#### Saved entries
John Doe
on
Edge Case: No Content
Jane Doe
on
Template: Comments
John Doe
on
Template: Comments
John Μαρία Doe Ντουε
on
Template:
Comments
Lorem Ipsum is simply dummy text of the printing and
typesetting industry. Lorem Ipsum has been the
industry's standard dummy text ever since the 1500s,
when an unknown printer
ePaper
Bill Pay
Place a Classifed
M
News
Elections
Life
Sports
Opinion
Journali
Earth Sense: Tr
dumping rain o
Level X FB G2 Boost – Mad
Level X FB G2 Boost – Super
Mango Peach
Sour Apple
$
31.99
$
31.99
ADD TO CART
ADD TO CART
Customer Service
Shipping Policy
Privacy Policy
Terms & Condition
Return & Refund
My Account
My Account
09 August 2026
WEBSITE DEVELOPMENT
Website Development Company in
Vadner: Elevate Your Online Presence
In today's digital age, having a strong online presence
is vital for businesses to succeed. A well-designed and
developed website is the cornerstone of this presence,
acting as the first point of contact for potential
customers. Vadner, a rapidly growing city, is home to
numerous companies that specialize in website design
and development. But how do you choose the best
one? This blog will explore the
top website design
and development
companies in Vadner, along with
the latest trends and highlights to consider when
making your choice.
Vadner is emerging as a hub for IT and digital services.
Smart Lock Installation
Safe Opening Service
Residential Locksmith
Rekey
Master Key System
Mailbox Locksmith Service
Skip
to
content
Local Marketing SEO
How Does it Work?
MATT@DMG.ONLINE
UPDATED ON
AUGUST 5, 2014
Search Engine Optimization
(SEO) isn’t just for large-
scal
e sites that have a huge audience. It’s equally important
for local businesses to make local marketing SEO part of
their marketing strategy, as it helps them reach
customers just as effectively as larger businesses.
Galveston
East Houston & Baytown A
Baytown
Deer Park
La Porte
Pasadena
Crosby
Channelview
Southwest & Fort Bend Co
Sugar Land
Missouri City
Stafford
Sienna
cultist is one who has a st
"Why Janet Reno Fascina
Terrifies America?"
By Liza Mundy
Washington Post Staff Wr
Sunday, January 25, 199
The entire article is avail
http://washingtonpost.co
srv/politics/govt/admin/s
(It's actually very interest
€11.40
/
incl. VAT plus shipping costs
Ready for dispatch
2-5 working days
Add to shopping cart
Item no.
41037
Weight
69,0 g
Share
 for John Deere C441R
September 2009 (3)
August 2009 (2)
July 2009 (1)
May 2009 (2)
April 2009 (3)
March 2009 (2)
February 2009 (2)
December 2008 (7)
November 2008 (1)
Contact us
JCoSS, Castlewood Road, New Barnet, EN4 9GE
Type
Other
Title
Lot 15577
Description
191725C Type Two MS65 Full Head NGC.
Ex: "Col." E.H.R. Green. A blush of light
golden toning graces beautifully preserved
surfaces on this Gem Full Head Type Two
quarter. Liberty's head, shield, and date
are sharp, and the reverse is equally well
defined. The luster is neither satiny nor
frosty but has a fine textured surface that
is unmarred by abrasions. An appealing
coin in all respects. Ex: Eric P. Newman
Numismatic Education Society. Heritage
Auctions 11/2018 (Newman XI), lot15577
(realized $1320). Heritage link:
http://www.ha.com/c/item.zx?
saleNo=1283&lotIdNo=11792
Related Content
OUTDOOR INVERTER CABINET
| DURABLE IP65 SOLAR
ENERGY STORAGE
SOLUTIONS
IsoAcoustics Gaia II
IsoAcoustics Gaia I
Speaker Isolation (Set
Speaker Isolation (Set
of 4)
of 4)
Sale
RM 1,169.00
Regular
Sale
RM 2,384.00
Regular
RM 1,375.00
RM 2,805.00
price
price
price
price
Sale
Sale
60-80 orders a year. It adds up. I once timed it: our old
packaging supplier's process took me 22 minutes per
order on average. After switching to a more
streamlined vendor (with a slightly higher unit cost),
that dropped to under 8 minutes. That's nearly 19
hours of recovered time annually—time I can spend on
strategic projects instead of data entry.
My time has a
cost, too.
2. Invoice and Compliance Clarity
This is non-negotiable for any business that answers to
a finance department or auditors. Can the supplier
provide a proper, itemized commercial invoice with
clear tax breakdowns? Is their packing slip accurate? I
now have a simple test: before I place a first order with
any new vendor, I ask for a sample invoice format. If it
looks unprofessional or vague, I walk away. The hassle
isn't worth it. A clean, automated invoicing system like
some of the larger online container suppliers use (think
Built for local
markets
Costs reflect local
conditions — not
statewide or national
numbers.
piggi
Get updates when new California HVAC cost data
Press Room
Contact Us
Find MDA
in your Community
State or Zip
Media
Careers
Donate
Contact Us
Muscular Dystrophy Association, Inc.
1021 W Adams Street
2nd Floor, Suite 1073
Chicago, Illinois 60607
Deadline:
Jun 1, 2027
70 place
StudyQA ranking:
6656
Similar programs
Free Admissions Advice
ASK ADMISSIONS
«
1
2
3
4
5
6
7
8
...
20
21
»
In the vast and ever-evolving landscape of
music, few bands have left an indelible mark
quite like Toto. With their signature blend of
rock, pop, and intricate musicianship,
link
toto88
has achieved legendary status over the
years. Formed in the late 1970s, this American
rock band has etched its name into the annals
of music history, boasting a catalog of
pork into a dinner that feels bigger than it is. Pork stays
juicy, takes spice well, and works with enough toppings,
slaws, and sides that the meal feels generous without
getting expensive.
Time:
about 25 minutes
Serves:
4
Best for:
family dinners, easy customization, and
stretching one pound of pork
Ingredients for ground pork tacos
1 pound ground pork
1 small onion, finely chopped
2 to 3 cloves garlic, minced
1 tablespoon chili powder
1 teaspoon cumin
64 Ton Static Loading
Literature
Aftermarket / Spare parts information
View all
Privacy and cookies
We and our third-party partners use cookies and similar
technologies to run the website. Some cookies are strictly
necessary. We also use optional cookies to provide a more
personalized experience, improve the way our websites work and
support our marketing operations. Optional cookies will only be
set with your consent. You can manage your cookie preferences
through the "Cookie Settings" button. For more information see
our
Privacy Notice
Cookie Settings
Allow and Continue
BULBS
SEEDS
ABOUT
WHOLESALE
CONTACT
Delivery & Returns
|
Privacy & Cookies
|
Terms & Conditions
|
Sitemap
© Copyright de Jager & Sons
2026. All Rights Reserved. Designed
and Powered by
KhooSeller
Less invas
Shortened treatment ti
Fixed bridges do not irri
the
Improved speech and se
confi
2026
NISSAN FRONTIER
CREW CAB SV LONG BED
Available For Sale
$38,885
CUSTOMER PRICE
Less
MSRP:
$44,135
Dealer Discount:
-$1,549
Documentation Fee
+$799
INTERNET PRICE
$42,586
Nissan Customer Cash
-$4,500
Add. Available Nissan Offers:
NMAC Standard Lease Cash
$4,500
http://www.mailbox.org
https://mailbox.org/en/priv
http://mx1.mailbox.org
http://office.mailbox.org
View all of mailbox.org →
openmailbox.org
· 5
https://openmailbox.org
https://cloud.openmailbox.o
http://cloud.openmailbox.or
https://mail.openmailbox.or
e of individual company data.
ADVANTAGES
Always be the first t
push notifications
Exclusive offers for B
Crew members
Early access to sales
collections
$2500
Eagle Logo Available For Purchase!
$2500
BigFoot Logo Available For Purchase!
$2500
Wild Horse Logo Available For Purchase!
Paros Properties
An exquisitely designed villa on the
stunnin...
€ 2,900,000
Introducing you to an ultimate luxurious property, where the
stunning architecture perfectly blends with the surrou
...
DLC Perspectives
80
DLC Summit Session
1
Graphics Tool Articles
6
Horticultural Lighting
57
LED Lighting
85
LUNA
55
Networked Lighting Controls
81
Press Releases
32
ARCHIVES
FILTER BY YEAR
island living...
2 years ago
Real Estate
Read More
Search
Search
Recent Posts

#### TASK GOAL
Reproduce the records in full, exactly as written.

#### RESPONSE AREA
John Doe
on
Edge Case: No Content
Jane Doe
on
Template: Comments
John Doe
on
Template: Comments
John Μαρία Doe Ντουε
on
Template:
Comments
Lorem Ipsum is simply dummy text of the printing and
typesetting industry. Lorem Ipsum has been the
industry's standard dummy text ever since the 1500s,
when an unknown printer
ePaper
Bill Pay
Place a Classifed
M
News
Elections
Life
Sports
Opinion
Journali
Earth Sense: Tr
dumping rain o
Level X FB G2 Boost – Mad
Level X FB G2 Boost – Super
Mango Peach
Sour Apple
$
31.99
$
31.99
ADD TO CART
ADD TO CART
Customer Service
Shipping Policy
Privacy Policy
Terms & Condition
Return & Refund
My Account
My Account
09 August 2026
WEBSITE DEVELOPMENT
Website Development Company in
Vadner: Elevate Your Online Presence
In today's digital age, having a strong online presence
is vital for businesses to succeed. A well-designed and
developed website is the cornerstone of this presence,
acting as the first point of contact for potential
customers. Vadner, a rapidly growing city, is home to
numerous companies that specialize in website design
and development. But how do you choose the best
one? This blog will explore the
top website design
and development
companies in Vadner, along with
the latest trends and highlights to consider when
making your choice.
Vadner is emerging as a hub for IT and digital services.
Smart Lock Installation
Safe Opening Service
Residential Locksmith
Rekey
Master Key System
Mailbox Locksmith Service
Skip
to
content
Local Marketing SEO
How Does it Work?
MATT@DMG.ONLINE
UPDATED ON
AUGUST 5, 2014
Search Engine Optimization
(SEO) isn’t just for large-
scal
e sites that have a huge audience. It’s equally important
for local businesses to make local marketing SEO part of
their marketing strategy, as it helps them reach
customers just as effectively as larger businesses.
Galveston
East Houston & Baytown A
Baytown
Deer Park
La Porte
Pasadena
Crosby
Channelview
Southwest & Fort Bend Co
Sugar Land
Missouri City
Stafford
Sienna
cultist is one who has a st
"Why Janet Reno Fascina
Terrifies America?"
By Liza Mundy
Washington Post Staff Wr
Sunday, January 25, 199
The entire article is avail
http://washingtonpost.co
srv/politics/govt/admin/s
(It's actually very interest
€11.40
/
incl. VAT plus shipping costs
Ready for dispatch
2-5 working days
Add to shopping cart
Item no.
41037
Weight
69,0 g
Share
 for John Deere C441R
September 2009 (3)
August 2009 (2)
July 2009 (1)
May 2009 (2)
April 2009 (3)
March 2009 (2)
February 2009 (2)
December 2008 (7)
November 2008 (1)
Contact us
JCoSS, Castlewood Road, New Barnet, EN4 9GE
Type
Other
Title
Lot 15577
Description
191725C Type Two MS65 Full Head NGC.
Ex: "Col." E.H.R. Green. A blush of light
golden toning graces beautifully preserved
surfaces on this Gem Full Head Type Two
quarter. Liberty's head, shield, and date
are sharp, and the reverse is equally well
defined. The luster is neither satiny nor
frosty but has a fine textured surface that
is unmarred by abrasions. An appealing
coin in all respects. Ex: Eric P. Newman
Numismatic Education Society. Heritage
Auctions 11/2018 (Newman XI), lot15577
(realized $1320). Heritage link:
http://www.ha.com/c/item.zx?
saleNo=1283&lotIdNo=11792
Related Content
OUTDOOR INVERTER CABINET
| DURABLE IP65 SOLAR
ENERGY STORAGE
SOLUTIONS
IsoAcoustics Gaia II
IsoAcoustics Gaia I
Speaker Isolation (Set
Speaker Isolation (Set
of 4)
of 4)
Sale
RM 1,169.00
Regular
Sale
RM 2,384.00
Regular
RM 1,375.00
RM 2,805.00
price
price
price
price
Sale
Sale
60-80 orders a year. It adds up. I once timed it: our old
packaging supplier's process took me 22 minutes per
order on average. After switching to a more
streamlined vendor (with a slightly higher unit cost),
that dropped to under 8 minutes. That's nearly 19
hours of recovered time annually—time I can spend on
strategic projects instead of data entry.
My time has a
cost, too.
2. Invoice and Compliance Clarity
This is non-negotiable for any business that answers to
a finance department or auditors. Can the supplier
provide a proper, itemized commercial invoice with
clear tax breakdowns? Is their packing slip accurate? I
now have a simple test: before I place a first order with
any new vendor, I ask for a sample invoice format. If it
looks unprofessional or vague, I walk away. The hassle
isn't worth it. A clean, automated invoicing system like
some of the larger online container suppliers use (think
Built for local
markets
Costs reflect local
conditions — not
statewide or national
numbers.
piggi
Get updates when new California HVAC cost data
Press Room
Contact Us
Find MDA
in your Community
State or Zip
Media
Careers
Donate
Contact Us
Muscular Dystrophy Association, Inc.
1021 W Adams Street
2nd Floor, Suite 1073
Chicago, Illinois 60607
Deadline:
Jun 1, 2027
70 place
StudyQA ranking:
6656
Similar programs
Free Admissions Advice
ASK ADMISSIONS
«
1
2
3
4
5
6
7
8
...
20
21
»
In the vast and ever-evolving landscape of
music, few bands have left an indelible mark
quite like Toto. With their signature blend of
rock, pop, and intricate musicianship,
link
toto88
has achieved legendary status over the
years. Formed in the late 1970s, this American
rock band has etched its name into the annals
of music history, boasting a catalog of
pork into a dinner that feels bigger than it is. Pork stays
juicy, takes spice well, and works with enough toppings,
slaws, and sides that the meal feels generous without
getting expensive.
Time:
about 25 minutes
Serves:
4
Best for:
family dinners, easy customization, and
stretching one pound of pork
Ingredients for ground pork tacos
1 pound ground pork
1 small onion, finely chopped
2 to 3 cloves garlic, minced
1 tablespoon chili powder
1 teaspoon cumin
64 Ton Static Loading
Literature
Aftermarket / Spare parts information
View all
Privacy and cookies
We and our third-party partners use cookies and similar
technologies to run the website. Some cookies are strictly
necessary. We also use optional cookies to provide a more
personalized experience, improve the way our websites work and
support our marketing operations. Optional cookies will only be
set with your consent. You can manage your cookie preferences
through the "Cookie Settings" button. For more information see
our
Privacy Notice
Cookie Settings
Allow and Continue
BULBS
SEEDS
ABOUT
WHOLESALE
CONTACT
Delivery & Returns
|
Privacy & Cookies
|
Terms & Conditions
|
Sitemap
© Copyright de Jager & Sons
2026. All Rights Reserved. Designed
and Powered by
KhooSeller
Less invas
Shortened treatment ti
Fixed bridges do not irri
the
Improved speech and se
confi
2026
NISSAN FRONTIER
CREW CAB SV LONG BED
Available For Sale
$38,885
CUSTOMER PRICE
Less
MSRP:
$44,135
Dealer Discount:
-$1,549
Documentation Fee
+$799
INTERNET PRICE
$42,586
Nissan Customer Cash
-$4,500
Add. Available Nissan Offers:
NMAC Standard Lease Cash
$4,500
http://www.mailbox.org
https://mailbox.org/en/priv
http://mx1.mailbox.org
http://office.mailbox.org
View all of mailbox.org →
openmailbox.org
· 5
https://openmailbox.org
https://cloud.openmailbox.o
http://cloud.openmailbox.or
https://mail.openmailbox.or
e of individual company data.
ADVANTAGES
Always be the first t
push notifications
Exclusive offers for B
Crew members
Early access to sales
collections
$2500
Eagle Logo Available For Purchase!
$2500
BigFoot Logo Available For Purchase!
$2500
Wild Horse Logo Available For Purchase!
Paros Properties
An exquisitely designed villa on the
stunnin...
€ 2,900,000
Introducing you to an ultimate luxurious property, where the
stunning architecture perfectly blends with the surrou
...
DLC Perspectives
80
DLC Summit Session
1
Graphics Tool Articles
6
Horticultural Lighting
57
LED Lighting
85
LUNA
55
Networked Lighting Controls
81
Press Releases
32
ARCHIVES
FILTER BY YEAR
island living...
2 years ago
Real Estate
Read More
Search
Search
Recent Posts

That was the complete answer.